The TUC has just published its submission to the short inquiry into the HSE's work by the House of Commons Select Committee on Work and Pensions. The memo makes some good points about the 5% budget cut the executive is expected to make every year till 2011, on top of previous reductions. The statistics aren't new but they gain strength by being collected together and pithily stated. Here's a few excerpts:

"Since 1997, the UK workforce has increased by around 9%. In addition the number of premises that the HSE inspect has gone up by well over 20%. Yet the HSE's workforce has shrunk from over 4,000 to its current number of less than 3,500..."

"The administrative cuts that have taken place have already led to inspectors having less back up and having to reduce the amount of frontline work they do. This has already affected the service that the HSE gives. In the past 4 years the number of inspections fell by 25% while the number of prosecutions fell by 49%. "

"There are more traffic wardens in London than there are inspectors in the whole of HSE's Field Operations Directorate for the whole of Great Britain. It is estimated that the actual number of FOD inspectors is around 700 to cover all the inspections, investigations and prosecutions for all manufacturing (except chemicals manufacturing), the health services, education, all local authority activities, Govt departments and agencies, fire and police services, the defence industry and MOD, agriculture, fairgrounds, domestic gas safety, utilities, ports and docks, and others.

"...the number of inspections has fallen from 116,652 in 1996/7 to 55,195 in 2004/05."

"...under 20% of major injuries are investigated, and under 5% of 'over three day injuries' are investigated"

"The number of prosecutions has fallen from 1986 in 2001/2 to 1141 in 2006/07, although there was a welcome increase in the past year."

This is just the status quo. In an interview with HSW magazine last year, HSE chief Geoffrey Podger said he believed they had absorbed the cuts to date, but that any more would really affect their ability to operate.

This should bother anyone in business who is trying to comply with safety regulations and safeguard their workers.

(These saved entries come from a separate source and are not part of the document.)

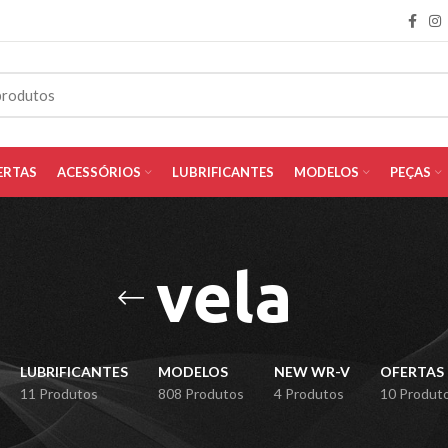
ERTAS
ACESSÓRIOS
LUBRIFICANTES
MODELOS
PEÇAS
vela
LUBRIFICANTES
MODELOS
NEW WR-V
OFERTAS
11 Produtos
808 Produtos
4 Produtos
10 Produt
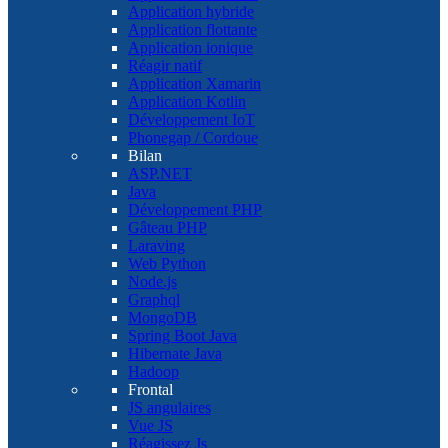
Application hybride
Application flottante
Application ionique
Réagir natif
Application Xamarin
Application Kotlin
Développement IoT
Phonegap / Cordoue
Bilan
ASP.NET
Java
Développement PHP
Gâteau PHP
Laraving
Web Python
Node.js
Graphql
MongoDB
Spring Boot Java
Hibernate Java
Hadoop
Frontal
JS angulaires
Vue JS
Réagissez Js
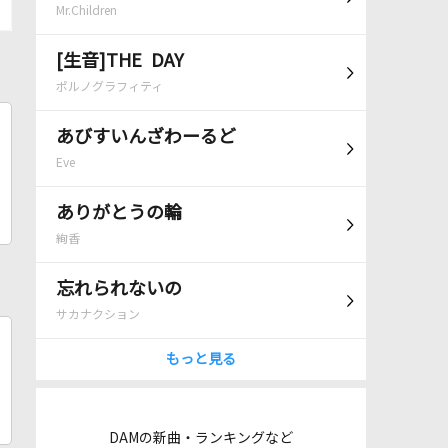
Mr.Children
[生音]THE DAY
ポルノグラフィティ
あびすいんざわーるど
Eve
ありがとうの輪
絢香
忘れられないの
サカナクション
もっと見る
DAMの新曲・ランキングなど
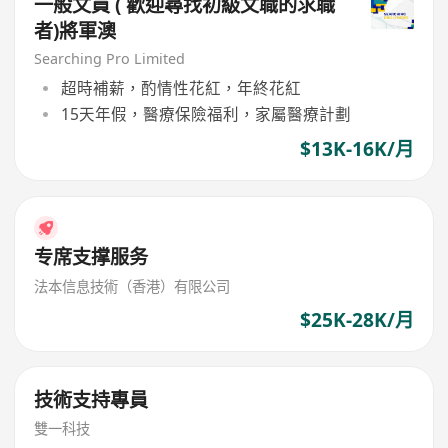
一般文員 ( 歡迎尋找初級文職的求職
者)將軍澳
Searching Pro Limited
超時補薪，酌情性花紅，年終花紅
15天年假，醫療保險福利，家屬醫療計劃
$13K-16K/月
专席支撑服务
法本信息技術（香港）有限公司
$25K-28K/月
技術支持專員
雙一科技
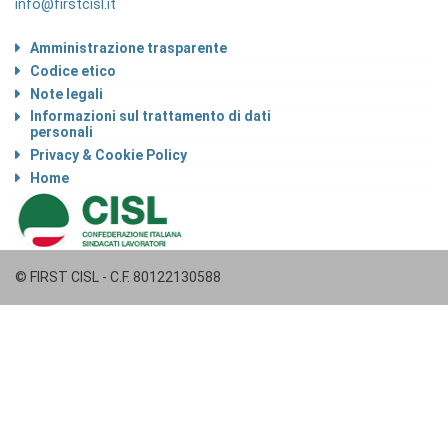
info@firstcisl.it
Amministrazione trasparente
Codice etico
Note legali
Informazioni sul trattamento di dati
personali
Privacy & Cookie Policy
Home
© FIRST CISL - C.F. 80122130588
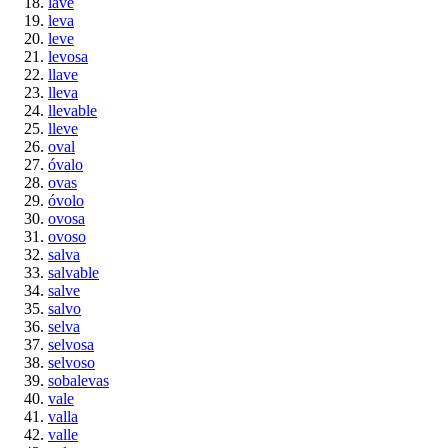
lave
leva
leve
levosa
llave
lleva
llevable
lleve
oval
óvalo
ovas
óvolo
ovosa
ovoso
salva
salvable
salve
salvo
selva
selvosa
selvoso
sobalevas
vale
valla
valle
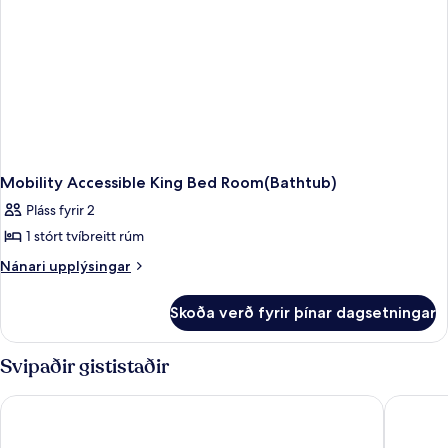
gott
aðgengi
-
kæliskápur
og
örbylgjuofn
Mobility Accessible King Bed Room(Bathtub)
Pláss fyrir 2
1 stórt tvíbreitt rúm
Nánari
Nánari upplýsingar
upplýsingar
fyrir
Skoða verð fyrir þínar dagsetningar
Mobility
Accessible
King
Svipaðir gististaðir
Bed
Room(Bathtub)
Super 8 by Wyndham Custer/Crazy Horse Area
Comfort 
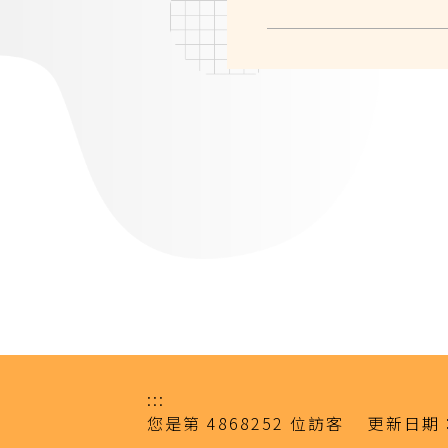
:::
您是第
4868252
位訪客
更新日期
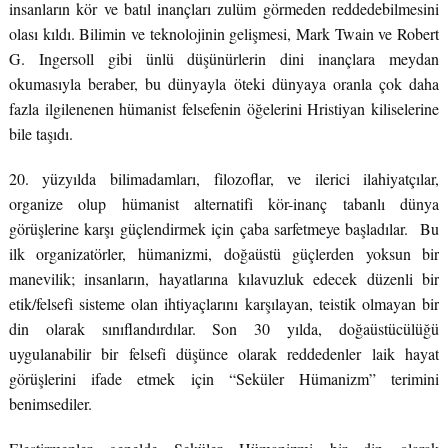
insanların kör ve batıl inançları zulüm görmeden reddedebilmesini
olası kıldı. Bilimin ve teknolojinin gelişmesi, Mark Twain ve Robert
G. Ingersoll gibi ünlü düşünürlerin dini inançlara meydan
okumasıyla beraber, bu dünyayla öteki dünyaya oranla çok daha
fazla ilgilenenen hümanist felsefenin öğelerini Hristiyan kiliselerine
bile taşıdı.
20. yüzyılda bilimadamları, filozoflar, ve ilerici ilahiyatçılar,
organize olup hümanist alternatifi kör-inanç tabanlı dünya
görüşlerine karşı güçlendirmek için çaba sarfetmeye başladılar. Bu
ilk organizatörler, hümanizmi, doğaüstü güçlerden yoksun bir
manevilik; insanların, hayatlarına kılavuzluk edecek düzenli bir
etik/felsefi sisteme olan ihtiyaçlarını karşılayan, teistik olmayan bir
din olarak sınıflandırdılar. Son 30 yılda, doğaüstücülüğü
uygulanabilir bir felsefi düşünce olarak reddedenler laik hayat
görüşlerini ifade etmek için “Seküler Hümanizm” terimini
benimsediler.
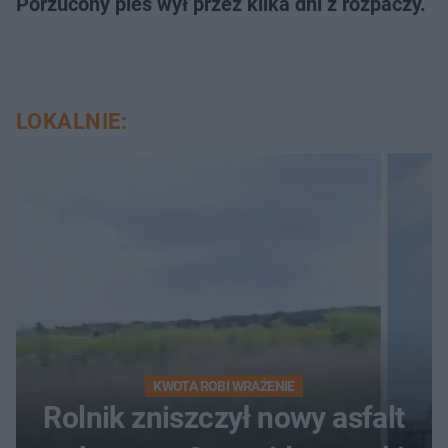
Porzucony pies wył przez kilka dni z rozpaczy. S
LOKALNIE:
KWOTA ROBI WRAŻENIE
Rolnik zniszczył nowy asfalt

The erosion of an effective enforcement regime threatens them because it gives a competitive advantage to businesses in their sectors who choose to save money by playing fast and loose with employee's health and safety.

The TUC's full submission is at www.tuc.org.uk/h_and_s/tuc-14176-f0.cfm

Thursday, 3 January 2008

Parcel of rogues

I was talking to an HSE inspector today for background to a prosecution we'll be reporting soon. We were agreeing that the information was unlikely to be practical use to most readers of HSW magazine or this website since, by a process of self-selection, they've shown an interest in protecting their workers. They can benefit from the hard lessons of other reputable companies who let standards slip in some area, but not from the out-and-out knaves.

(This prosecution involves a polish worker on a construction project crushed by a two-tonne floor slab. The client and the contractor - both companies owned by the same man - had no health and safety policies, no risk assessments or method statements no construction plan and didn't give the workers any protective equipment. They never reported the accident and denied it when the HSE found out by other means. The cherry on the cake is that the company didn't even have planning permission to put the building up in the first place - the local council will decide later this month if it should be torn down.)

The inspector suggested that, even if our readers in construction or any other sector are unlikely to learn much from the details of these companies' failings, this sort of case is well worth reporting because (and i agree with this) it's important for companies who are doing the right thing to see that the HSE is not just going after them for small infringements, but is seriousl y interested in getting the rogues out of the sector.